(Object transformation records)
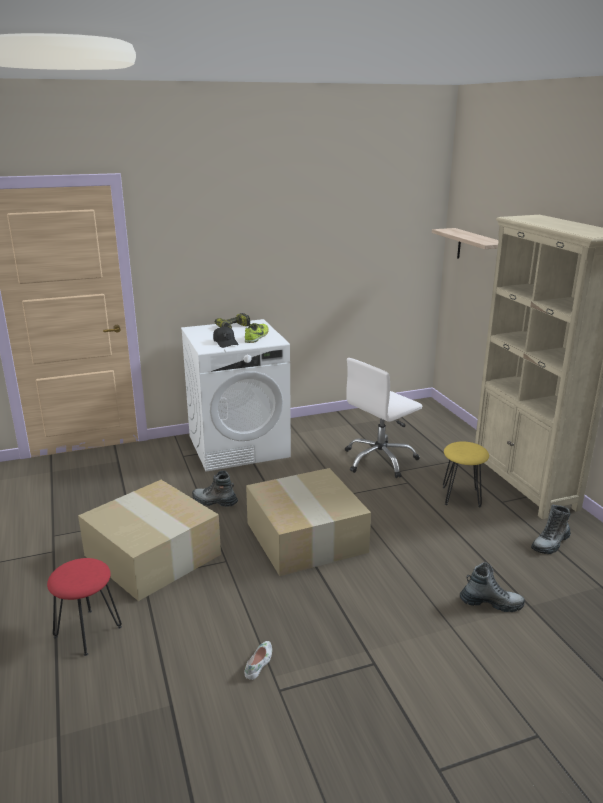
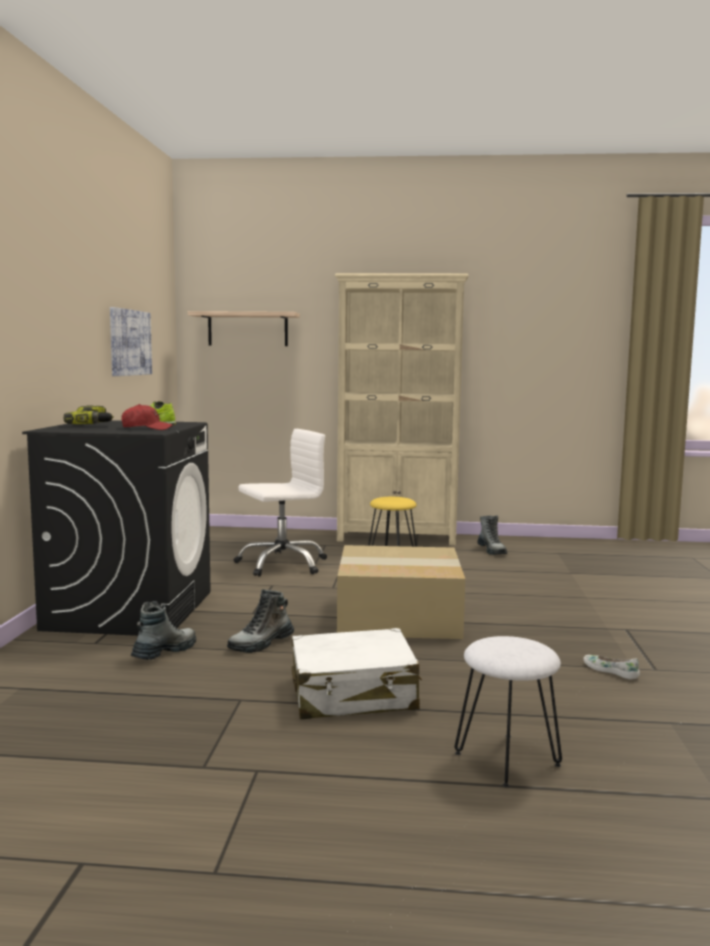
camera: 65 degrees left, 15 degrees down
red stool [47,558,122,656] -> white stool [455,636,562,787]
cardboard box [78,480,221,601] -> white suitcase [292,628,422,719]
white washing machine [181,319,291,472] -> black washing machine [22,420,211,636]
black cap [213,326,239,348] -> red cap [122,404,173,430]
white office chair [345,358,422,478] -> white office chair turned 105 degrees counterclockwise [234,429,327,577]
boot [460,562,525,612] -> boot moved to [130,601,196,660]
none -> picture [110,307,152,376]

> Try it:
A single number is the whole answer: report how many lines in the data above include the word "black".

> Task output:
2